Dans ce contexte, l’emploi dans l’industrie technologique devrait encore augmenter de 3.100 unités en 2022, mais Agoria avait tablé début février, avant l’invasion russe, sur une croissance de 7.000 emplois cette année. Surtout, en 2023, l’emploi dans le secteur reculerait même de 2.000 unités, selon Agoria qui craint que le secteur soit tout simplement à l’arrêt, de même que ses investissements. En 2021, 8.500 emplois supplémentaires avaient été pourvus, dans l’industrie technologique belge.

Et le taux d’utilisation des capacités de production, qui avait atteint un niveau quasi-record de 83% au premier trimestre, risque de passer sous le seuil de 80% en dessous duquel, habituellement, les entreprises cessent d’investir. Un nouveau point de basculement, aux yeux d’Agoria.

Au cours d’une conférence de presse, la fédération sectorielle a avancé trois conditions essentielles pour assurer l’ancrage de l’industrie en Belgique: un environnement et des infrastructures compétitifs, la disponibilité d’employés talentueux, et la proximité de pôles de recherche et de développement. Or, “ces trois éléments sont sous pression”, alerte Bart Steukers.
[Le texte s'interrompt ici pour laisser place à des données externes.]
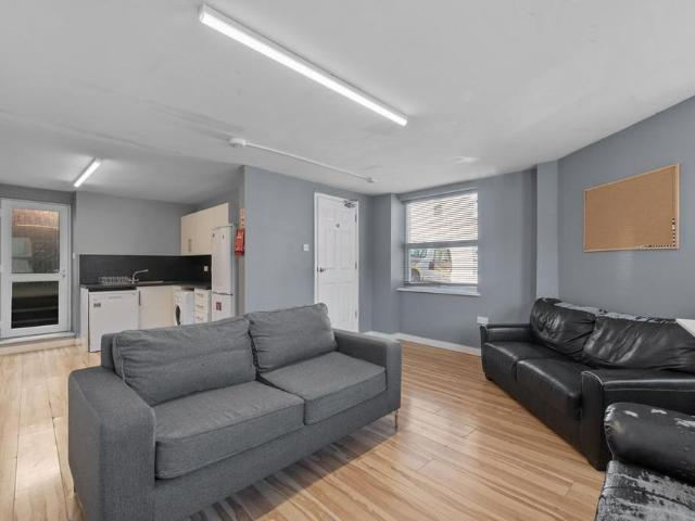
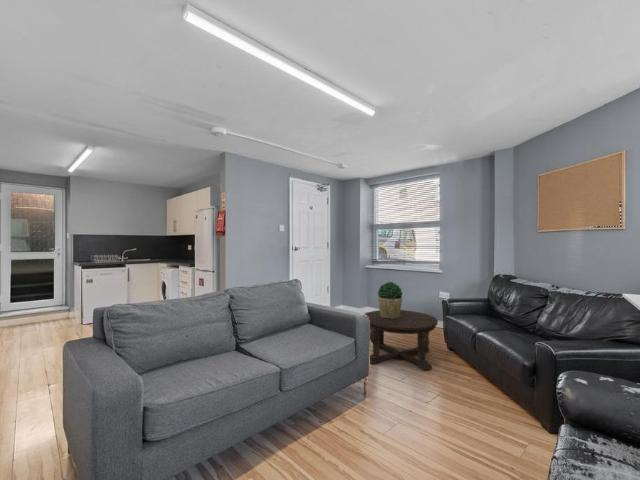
+ potted plant [377,281,403,319]
+ coffee table [364,309,439,371]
Agoria plaide en outre pour “une adaptation structurelle du système d’indexation automatique” des salaires, souhaite une baisse du prix de l’énergie, par le biais notamment d’accords à long terme avec des pays exportateurs de gaz (Norvège, États-Unis, Qatar), et demande le maintien du régime fiscal belge en matière de recherche et du développement, qualifié de véritable atout pour le secteur. Il est aussi demandé aux différents niveaux de pouvoirs de s’abstenir de toute nouvelle augmentation des charges imposées aux entreprises.

Le secteur des technologies emploie 324.000 personnes en Belgique, en sus d’un nombre équivalent d’emplois indirects.